Mercosur to agree counterproposal for trade talks with EU

Brazil may seek compensation as EU seeks to add guarantees against deforestation, diplomats say

South American trade bloc Mercosur this week will prepare its counterproposal to a European Union addendum on a long-awaited trade deal before meeting with EU negotiators in August in the hopes of closing the accord by the end of the year, according to two Brazilian diplomats.

Brazil felt targeted by a “side letter” added this year to the trade deal struck in 2019, adding environmental guarantees to the original accord, the diplomats told Reuters news agency. The government of President Luiz Inacio Lula da Silva, who has made bold pledges of environmental stewardship in contrast to his predecessor, has taken its time to come up with a response.

One diplomat with knowledge of the negotiations said Brazil would seek compensation for the side letter in the form of increased quotas for exports to the EU or reduced quotas for European products sold to Mercosur.

The sources said Brazil would also seek new exceptions to opening government purchases for foreign firms in the health industry, public-sector construction and green technology.

Brazil’s Foreign Ministry and the EU declined to comment.

The Europeans drafted the side letter in response to Brazil’s far-right former President Jair Bolsonaro, who undercut environmental protections, allowing deforestation to soar. While Lula has overhauled Brazil’s environmental policy, European diplomats say the EU still needs guarantees against a relapse.

Brazil fears the addendum could lead to trade sanctions. Its diplomats complain that the new rules go beyond the Paris climate agreement that their country is complying with.

“There are new obligations that are unacceptable. If sanctions are applied, we want other concessions to compensate,” the diplomat said, requesting anonymity ahead of sensitive negotiations.

The EU recently passed a law banning six imported products if linked to deforestation, which Brazilian exporters and government officials saw as a protectionist move.

One of the Brazilian diplomats said that new law had muddied the waters by failing to distinguish between legal and illegal deforestation in Brazil, making it more difficult to conclude the trade talks by year-end.

The EU has warned against trying to renegotiate parts of the trade agreement, given that it took two decades to reach an initial deal. Brazilian diplomats say they are seeking to tweak concessions and quotas, so as not to reopen chapters that could stall the whole deal.

A European diplomat in Brasilia said the EU hoped to resume talks in August with the Mercosur counterproposal on the table.

He said a “re-balancing” of concessions, however, would be difficult without reopening chapters of the trade deal.

“The government procurement chapter is not very comprehensive and already includes a lot of exceptions, but okay, let’s look at this,” he added, noting that the defense industry was already excluded, along with Brazil’s state and municipal governments.

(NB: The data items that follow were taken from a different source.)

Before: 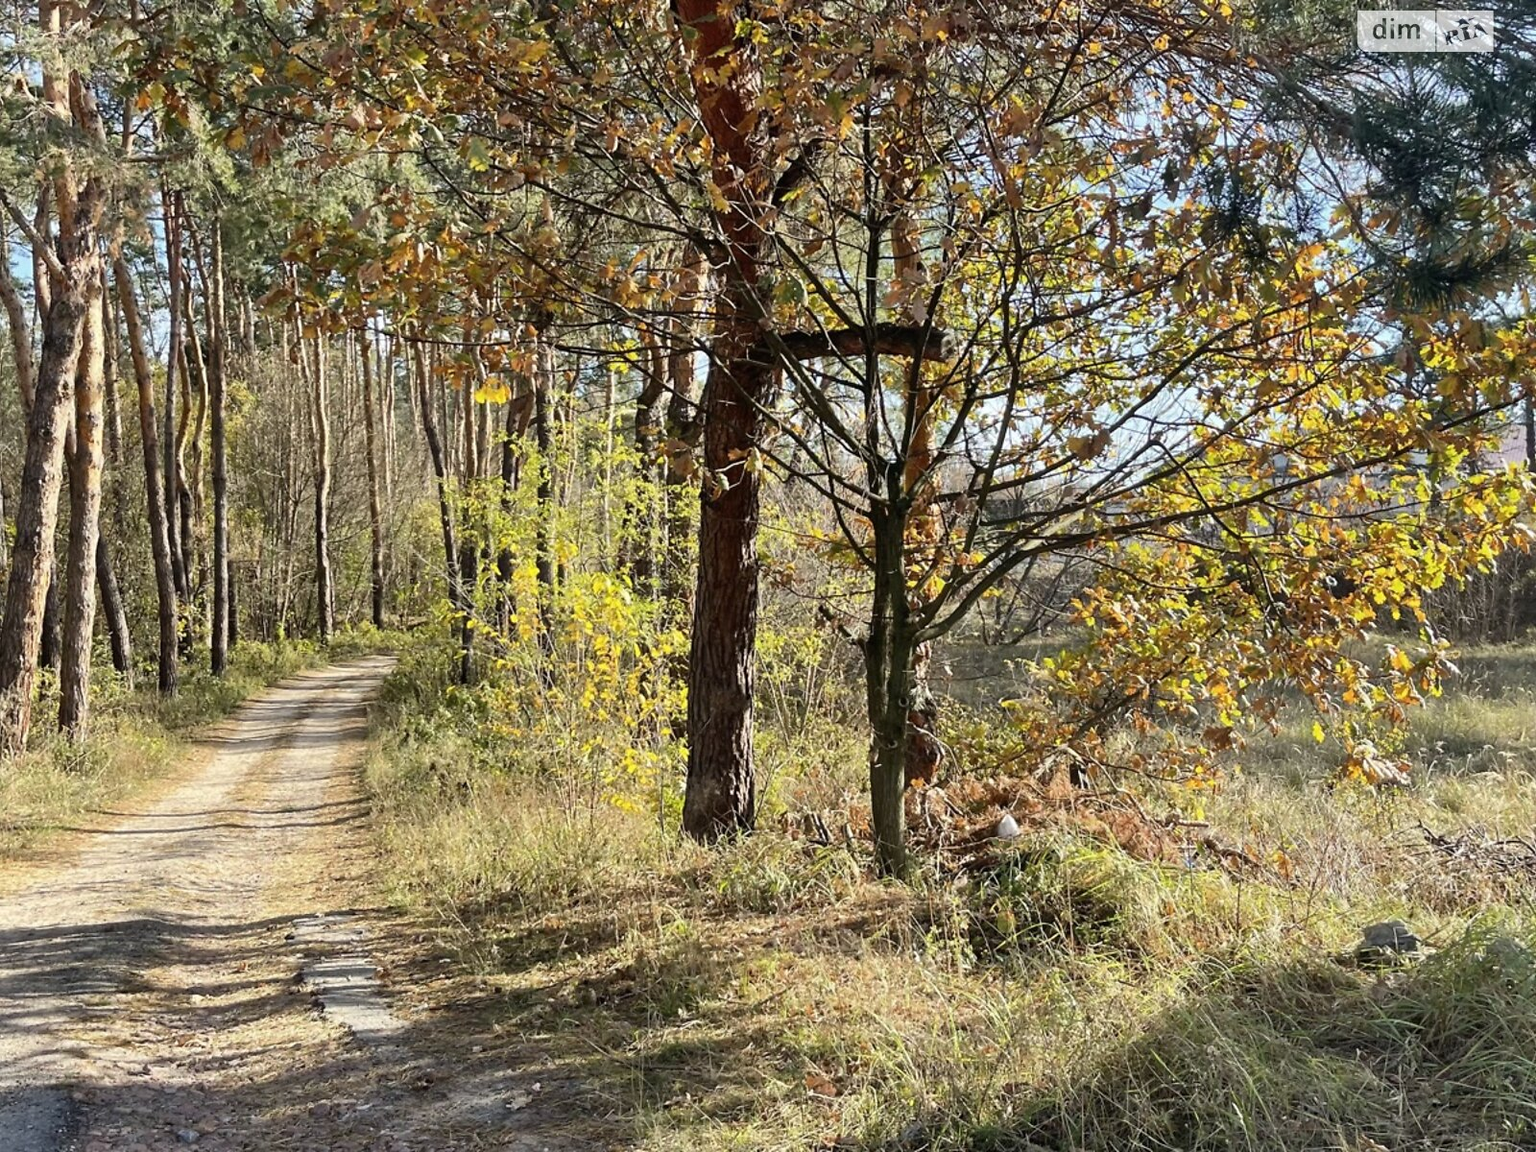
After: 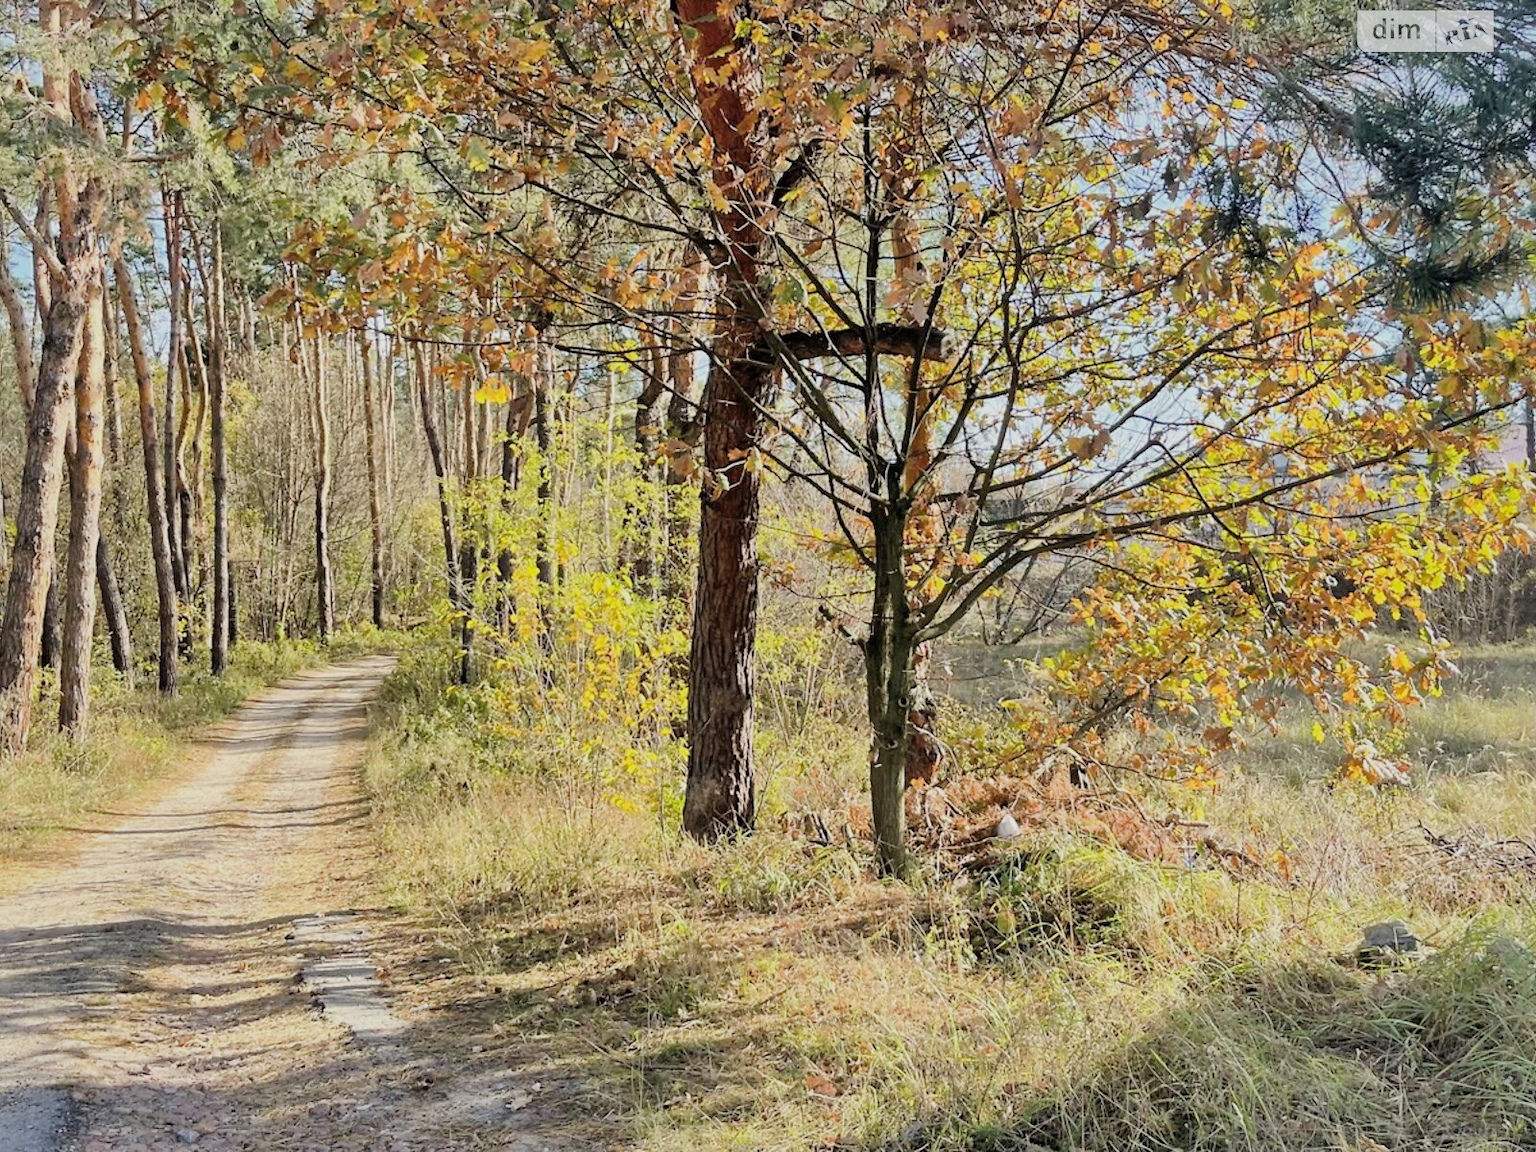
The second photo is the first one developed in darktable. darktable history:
shadows and highlights: shadows 39.3, highlights -59.91, highlights color adjustment 78.34%
filmic rgb: black relative exposure -7.35 EV, white relative exposure 5.07 EV, threshold 2.95 EV, hardness 3.21, iterations of high-quality reconstruction 0, enable highlight reconstruction true
exposure: exposure 1.09 EV, compensate exposure bias true, compensate highlight preservation false
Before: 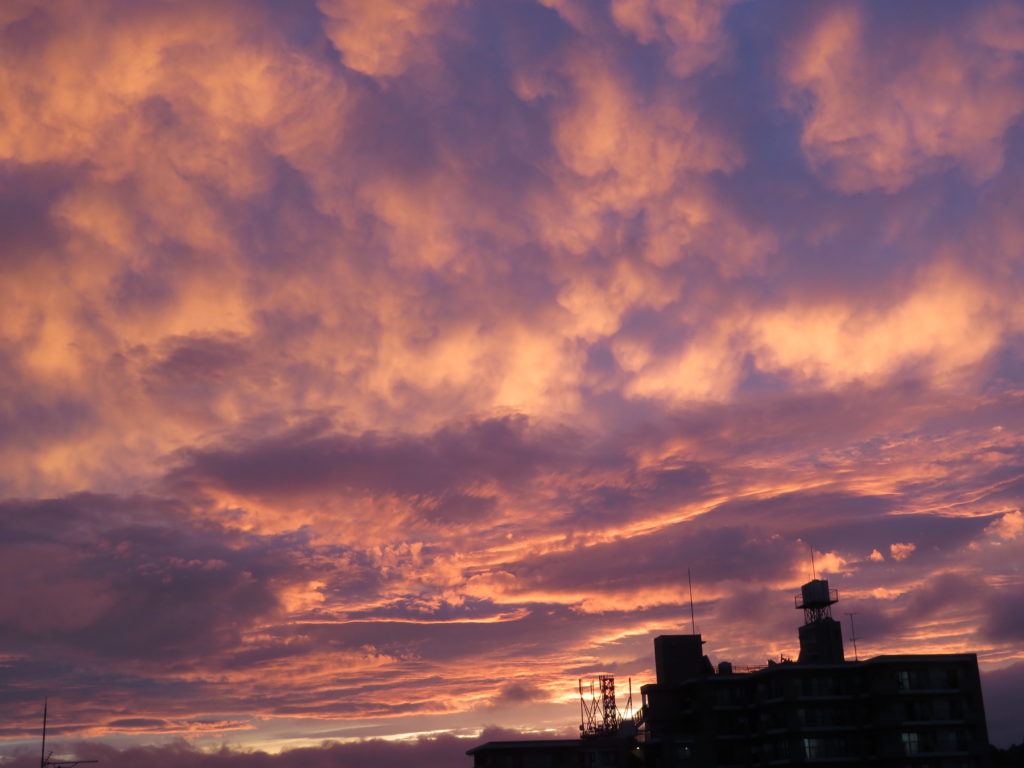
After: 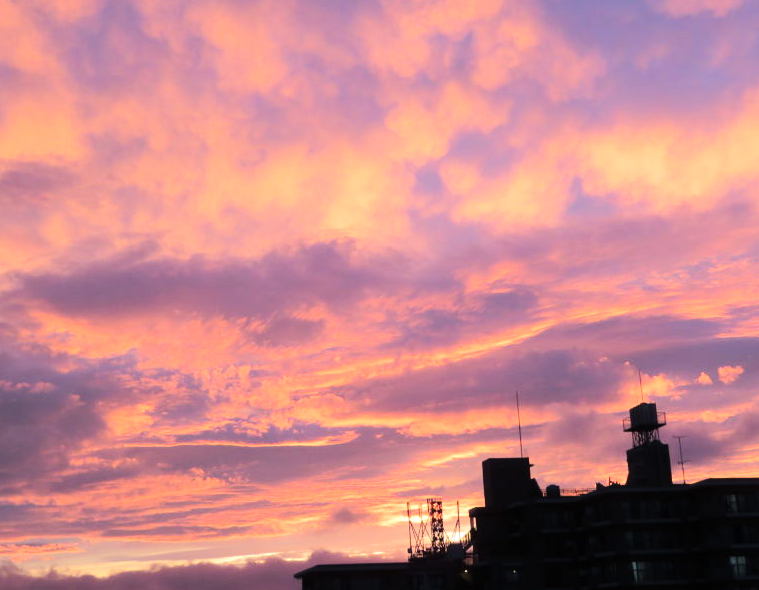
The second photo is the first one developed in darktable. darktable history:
crop: left 16.867%, top 23.104%, right 8.988%
tone equalizer: -7 EV 0.15 EV, -6 EV 0.637 EV, -5 EV 1.14 EV, -4 EV 1.32 EV, -3 EV 1.15 EV, -2 EV 0.6 EV, -1 EV 0.152 EV, edges refinement/feathering 500, mask exposure compensation -1.57 EV, preserve details no
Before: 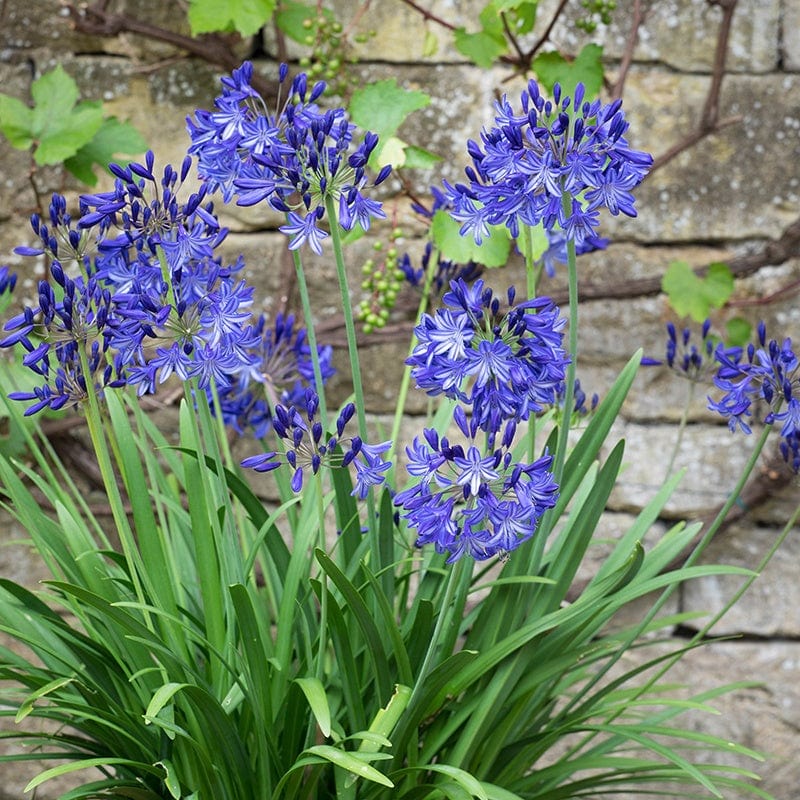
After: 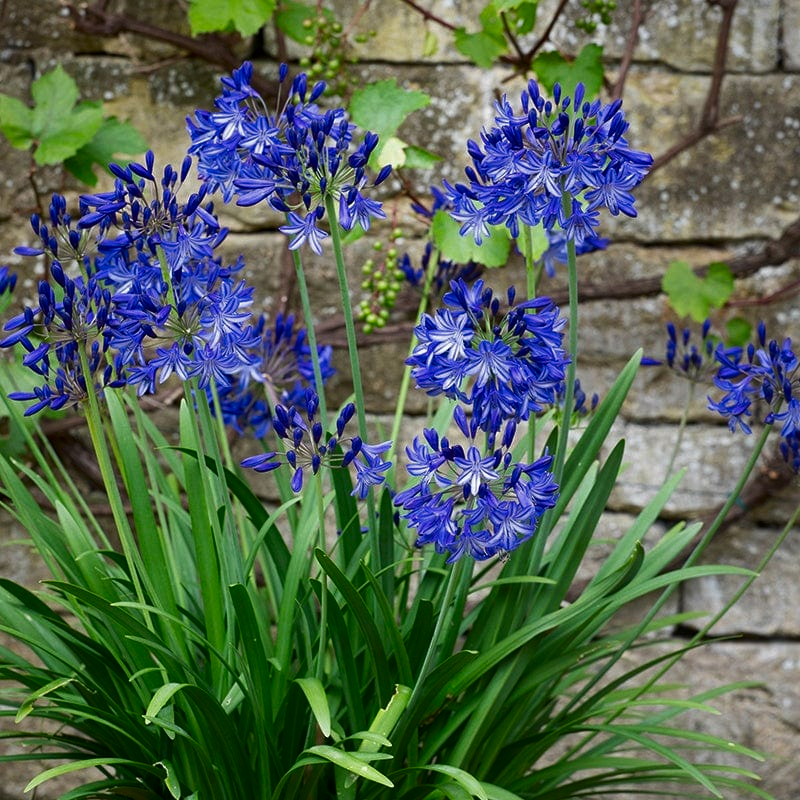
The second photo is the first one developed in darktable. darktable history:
contrast brightness saturation: brightness -0.206, saturation 0.078
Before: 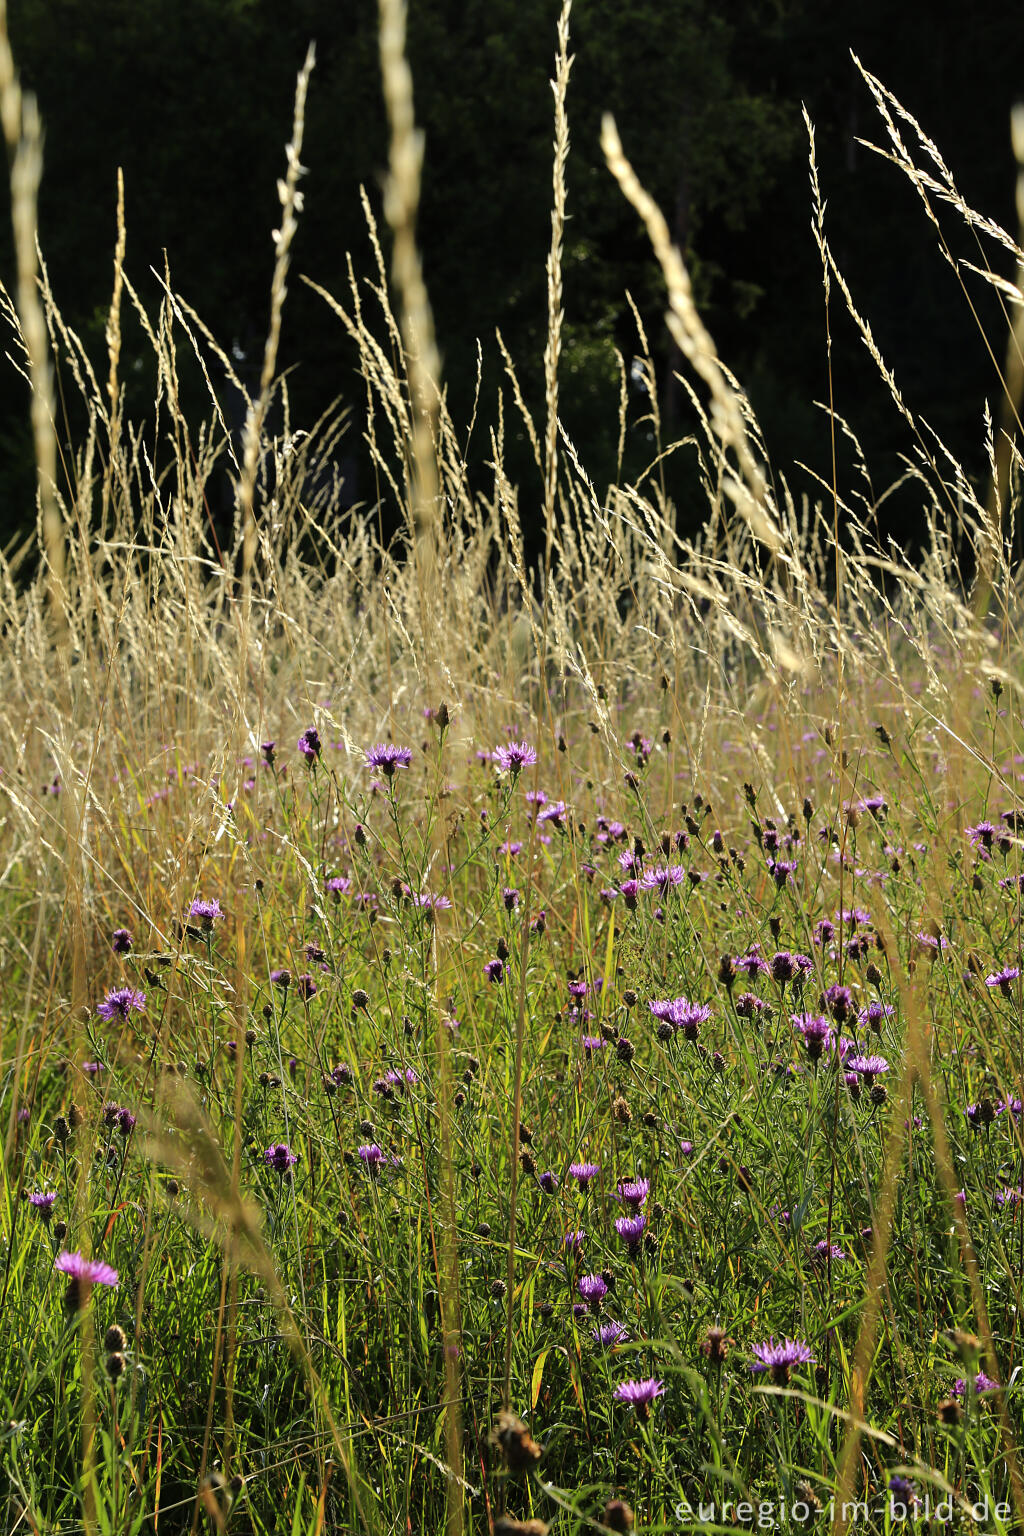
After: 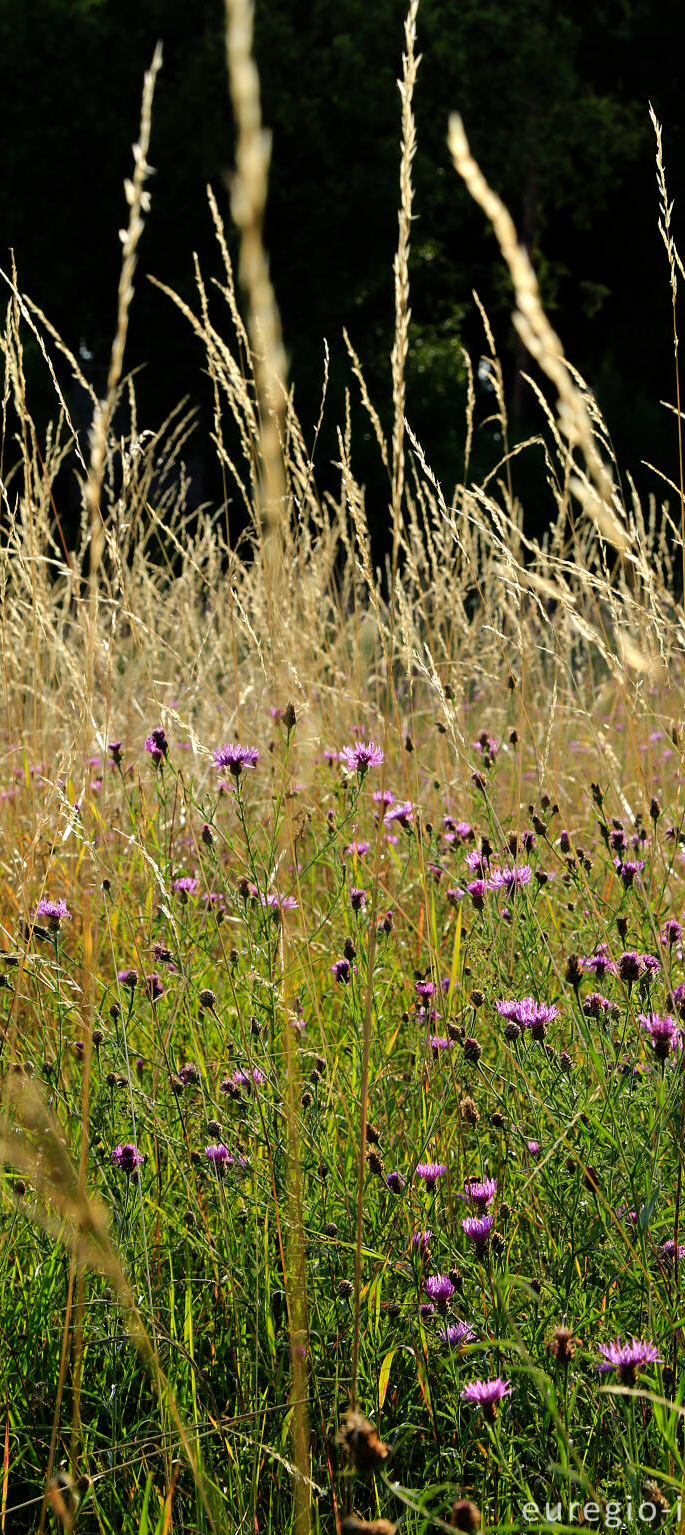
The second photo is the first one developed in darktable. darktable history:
crop and rotate: left 14.972%, right 18.106%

On the environmental guarantees irking Brazil’s new government, the European diplomat said the EU recognized what Brazil is now doing to protect the Amazon forest.

“But we still need guarantees going forward because we conclude agreements with the country and not with the government that is in office,” he said.

For Welber Barral, a former Brazilian foreign trade secretary, there is a window to finalize the accord, which has never had so much support from Brazil’s private sector. But ironing out remaining differences could take time.

“To be realistic, concluding it by the end of the year is a very optimistic goal,” he said.